The annual estimated gross carbon storage of B. racemosa, C. glauca, and A. formosana is equivalent to the amount of carbon stored in the aboveground biomass (including leaf), which resulted in 1926, 1335, and 4733 kg C ha−1 a−1, respectively.

Discussion

In general, BEFs (e.g. leaf area and photosynthetic rate, DBH, and tree volume) are used as non-destructive methods to predict biomass production and carbon storage in forestland (Aboal et al. 2005; de Gier 2003); these criteria can also be used for predictions about urban trees (Nowak and Crane 2002). The results for carbon storage obtained in this study varied substantially among species from 1335 to 4733 kg C ha−1 a−1. Species with a greater leaf area and timber volume seem to store larger amounts of carbon, based on the BEF criteria.

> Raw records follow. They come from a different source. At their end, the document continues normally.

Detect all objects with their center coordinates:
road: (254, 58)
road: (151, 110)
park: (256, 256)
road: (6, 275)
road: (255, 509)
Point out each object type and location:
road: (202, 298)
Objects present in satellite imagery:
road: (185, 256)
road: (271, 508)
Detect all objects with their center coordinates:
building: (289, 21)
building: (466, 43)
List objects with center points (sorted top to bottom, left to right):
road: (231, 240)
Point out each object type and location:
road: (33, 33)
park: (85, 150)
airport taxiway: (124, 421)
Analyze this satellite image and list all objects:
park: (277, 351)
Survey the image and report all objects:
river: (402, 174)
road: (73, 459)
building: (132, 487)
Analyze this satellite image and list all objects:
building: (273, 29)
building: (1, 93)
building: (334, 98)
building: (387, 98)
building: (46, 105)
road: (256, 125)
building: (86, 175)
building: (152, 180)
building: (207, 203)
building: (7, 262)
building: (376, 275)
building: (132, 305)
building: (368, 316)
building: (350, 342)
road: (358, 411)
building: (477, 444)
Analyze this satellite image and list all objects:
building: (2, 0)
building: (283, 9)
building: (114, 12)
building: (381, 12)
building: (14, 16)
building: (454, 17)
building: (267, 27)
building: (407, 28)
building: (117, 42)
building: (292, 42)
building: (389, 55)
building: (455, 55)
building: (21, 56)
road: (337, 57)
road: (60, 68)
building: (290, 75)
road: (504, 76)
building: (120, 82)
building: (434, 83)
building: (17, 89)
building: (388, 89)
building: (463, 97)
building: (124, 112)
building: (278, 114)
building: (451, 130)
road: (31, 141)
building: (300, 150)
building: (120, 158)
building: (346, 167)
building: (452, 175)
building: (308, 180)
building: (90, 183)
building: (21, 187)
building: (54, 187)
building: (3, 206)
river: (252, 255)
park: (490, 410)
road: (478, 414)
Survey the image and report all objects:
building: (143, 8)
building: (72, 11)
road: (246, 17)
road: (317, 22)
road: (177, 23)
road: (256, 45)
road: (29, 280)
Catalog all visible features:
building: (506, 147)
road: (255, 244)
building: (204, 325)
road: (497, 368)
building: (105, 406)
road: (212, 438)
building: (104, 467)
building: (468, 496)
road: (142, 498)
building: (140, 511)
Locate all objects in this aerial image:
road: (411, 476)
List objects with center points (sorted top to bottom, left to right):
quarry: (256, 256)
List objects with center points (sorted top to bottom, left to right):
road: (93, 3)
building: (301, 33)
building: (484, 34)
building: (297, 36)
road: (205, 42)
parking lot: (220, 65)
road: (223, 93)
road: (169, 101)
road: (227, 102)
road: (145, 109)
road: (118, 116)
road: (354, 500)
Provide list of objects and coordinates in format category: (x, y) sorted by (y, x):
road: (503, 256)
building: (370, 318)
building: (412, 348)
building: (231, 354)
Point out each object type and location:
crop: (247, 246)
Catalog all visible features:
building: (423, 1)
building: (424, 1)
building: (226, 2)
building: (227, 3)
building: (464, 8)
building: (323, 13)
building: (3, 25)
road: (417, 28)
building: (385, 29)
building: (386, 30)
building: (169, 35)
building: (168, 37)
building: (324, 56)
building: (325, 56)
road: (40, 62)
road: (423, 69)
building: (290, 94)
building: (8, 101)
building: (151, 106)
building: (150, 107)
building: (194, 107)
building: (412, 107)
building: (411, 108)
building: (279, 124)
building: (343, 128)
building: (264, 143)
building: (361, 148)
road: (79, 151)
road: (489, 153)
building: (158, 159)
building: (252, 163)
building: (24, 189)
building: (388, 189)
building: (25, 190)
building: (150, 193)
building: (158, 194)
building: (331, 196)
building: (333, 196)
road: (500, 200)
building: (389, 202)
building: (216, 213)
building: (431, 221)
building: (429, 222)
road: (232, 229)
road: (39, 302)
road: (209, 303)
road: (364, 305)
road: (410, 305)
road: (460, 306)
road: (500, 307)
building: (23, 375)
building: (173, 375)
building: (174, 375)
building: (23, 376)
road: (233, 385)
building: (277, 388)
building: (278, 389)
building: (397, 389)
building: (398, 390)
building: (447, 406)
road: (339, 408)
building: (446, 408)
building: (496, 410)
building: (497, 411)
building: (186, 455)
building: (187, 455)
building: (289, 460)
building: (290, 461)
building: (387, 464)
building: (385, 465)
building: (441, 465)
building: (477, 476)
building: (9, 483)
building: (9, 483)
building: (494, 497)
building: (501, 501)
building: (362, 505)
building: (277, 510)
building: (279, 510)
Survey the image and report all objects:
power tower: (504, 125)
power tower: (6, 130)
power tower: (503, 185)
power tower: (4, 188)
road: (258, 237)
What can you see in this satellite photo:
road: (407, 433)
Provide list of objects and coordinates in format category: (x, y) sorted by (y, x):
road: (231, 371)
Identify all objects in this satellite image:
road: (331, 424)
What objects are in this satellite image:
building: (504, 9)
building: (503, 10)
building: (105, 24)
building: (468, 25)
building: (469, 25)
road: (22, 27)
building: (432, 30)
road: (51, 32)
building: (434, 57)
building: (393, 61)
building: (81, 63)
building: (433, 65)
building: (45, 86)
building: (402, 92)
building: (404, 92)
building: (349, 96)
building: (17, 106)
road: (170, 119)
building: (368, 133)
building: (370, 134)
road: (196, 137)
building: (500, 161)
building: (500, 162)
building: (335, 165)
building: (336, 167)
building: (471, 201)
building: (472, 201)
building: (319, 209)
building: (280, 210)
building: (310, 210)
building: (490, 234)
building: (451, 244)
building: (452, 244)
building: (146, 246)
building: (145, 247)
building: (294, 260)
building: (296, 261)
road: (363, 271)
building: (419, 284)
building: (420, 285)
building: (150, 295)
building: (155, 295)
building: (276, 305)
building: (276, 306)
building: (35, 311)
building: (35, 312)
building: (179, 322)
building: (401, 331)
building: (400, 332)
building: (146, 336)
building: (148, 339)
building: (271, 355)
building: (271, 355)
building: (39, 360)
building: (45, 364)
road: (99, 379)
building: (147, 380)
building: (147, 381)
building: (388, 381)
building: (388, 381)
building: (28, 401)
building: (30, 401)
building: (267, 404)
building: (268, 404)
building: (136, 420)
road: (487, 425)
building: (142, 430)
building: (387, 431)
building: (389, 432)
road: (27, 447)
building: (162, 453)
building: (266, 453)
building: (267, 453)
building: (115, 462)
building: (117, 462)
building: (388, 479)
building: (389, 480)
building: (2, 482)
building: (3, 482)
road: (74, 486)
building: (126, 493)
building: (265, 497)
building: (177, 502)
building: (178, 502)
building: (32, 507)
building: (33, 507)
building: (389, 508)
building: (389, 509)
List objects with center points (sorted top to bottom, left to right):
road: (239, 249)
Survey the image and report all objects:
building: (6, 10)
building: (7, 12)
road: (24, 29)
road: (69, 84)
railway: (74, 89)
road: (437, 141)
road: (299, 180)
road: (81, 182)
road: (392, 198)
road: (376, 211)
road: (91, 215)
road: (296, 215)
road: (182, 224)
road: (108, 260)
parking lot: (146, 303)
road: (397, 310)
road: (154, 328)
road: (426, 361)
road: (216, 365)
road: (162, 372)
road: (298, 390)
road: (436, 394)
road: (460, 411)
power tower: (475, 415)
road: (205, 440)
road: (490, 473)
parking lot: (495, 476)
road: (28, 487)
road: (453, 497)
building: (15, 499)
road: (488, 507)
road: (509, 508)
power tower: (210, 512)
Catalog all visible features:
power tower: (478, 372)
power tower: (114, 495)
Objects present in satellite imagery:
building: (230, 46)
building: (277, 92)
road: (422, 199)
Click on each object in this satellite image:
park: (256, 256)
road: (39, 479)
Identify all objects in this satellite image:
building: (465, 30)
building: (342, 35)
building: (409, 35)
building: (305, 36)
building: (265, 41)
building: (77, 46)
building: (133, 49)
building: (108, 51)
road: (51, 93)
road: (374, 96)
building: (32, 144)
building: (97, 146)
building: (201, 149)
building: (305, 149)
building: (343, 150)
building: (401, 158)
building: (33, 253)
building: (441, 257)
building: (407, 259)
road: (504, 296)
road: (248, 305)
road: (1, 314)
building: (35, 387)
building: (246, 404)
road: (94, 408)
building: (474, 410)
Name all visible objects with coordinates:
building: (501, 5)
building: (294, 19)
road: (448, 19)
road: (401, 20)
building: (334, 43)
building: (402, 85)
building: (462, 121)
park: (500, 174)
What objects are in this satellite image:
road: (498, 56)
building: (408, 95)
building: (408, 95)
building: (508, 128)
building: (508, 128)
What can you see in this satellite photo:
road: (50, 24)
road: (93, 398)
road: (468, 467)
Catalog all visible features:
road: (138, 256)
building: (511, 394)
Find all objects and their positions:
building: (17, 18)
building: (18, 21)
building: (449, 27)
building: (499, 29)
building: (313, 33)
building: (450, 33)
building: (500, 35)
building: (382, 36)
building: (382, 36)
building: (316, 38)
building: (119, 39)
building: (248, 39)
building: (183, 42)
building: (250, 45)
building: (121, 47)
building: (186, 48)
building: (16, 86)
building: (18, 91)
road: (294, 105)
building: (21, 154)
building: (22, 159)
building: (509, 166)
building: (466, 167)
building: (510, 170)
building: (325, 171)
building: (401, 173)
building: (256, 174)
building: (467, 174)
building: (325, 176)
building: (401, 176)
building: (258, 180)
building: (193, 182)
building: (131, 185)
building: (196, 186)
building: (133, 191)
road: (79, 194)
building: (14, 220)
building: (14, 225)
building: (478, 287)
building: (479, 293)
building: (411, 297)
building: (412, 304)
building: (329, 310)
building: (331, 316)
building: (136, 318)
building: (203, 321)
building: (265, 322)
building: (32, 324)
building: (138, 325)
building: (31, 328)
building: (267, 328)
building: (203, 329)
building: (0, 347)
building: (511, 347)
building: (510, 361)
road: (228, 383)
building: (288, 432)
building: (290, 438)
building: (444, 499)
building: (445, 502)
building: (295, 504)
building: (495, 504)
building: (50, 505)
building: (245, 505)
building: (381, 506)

Additionally, the photosynthetic rate increased from March to June in 2009 in response to variations in PPF (Figs. 1, 4) leading to increased photosynthesis and thus greater carbon storage by the B. racemosa and C. glauca specimens. However, this pattern was not found for A. formosana, due to the decreased leaf area and photosynthetic rate from March to June in 2009 (Figs. 2, 4, 5).

The living wood tissues are the major storage compartments of carbon in trees, and thus the amount of carbon that is sequestered in wood is highly correlated to timber volume (e.g. R 2 is 0.92, 0.66, and 0.92, for B. racemosa, C. glauca, and A. formosana, respectively). Echoing the findings of a previous report that stem circumference can be used to accurately estimate the total aboveground yield of some eucalyptus species in Central Queensland, Australia (Burrows et al. 2000). Results of our current work indicated that, of the three species studied, A. formosana has the highest potential to store carbon, followed by B. racemosa and then C. glauca.

This study examined the potential carbon storage of three avenue trees species at 3 years of age, but it should be noted that the long-term carbon storage depends on the growth characteristics of the tree species, the environmental conditions, the density of tree plantation, and it is more important to plant the right species. Therefore, more research is needed on variations in these factors among urban trees to obtain better estimates of their related carbon storage abilities.

Conclusion

This study provides details about the aboveground carbon storage potential of young B. racemosa, C. glauca, and A. formosana. The total gross aboveground biomass carbon stock per hectare for these trees measured were 1926, 1335, and 4733 kg Cha−1 a−1, respectively. However, our estimated results were limited by the pot growth conditions, the youth of the plants, and the consideration of only the aboveground biomass carbon. To evaluate the true extent to which these species are appropriate urban trees for use in carbon sequestration, and how well they are able to store extra carbon within their biomass, every year of carbon production (e.g. plant decomposition and burning) and reduction (i.e., sequestration) is needed, as this will yield a better understanding of carbon cycling within a city.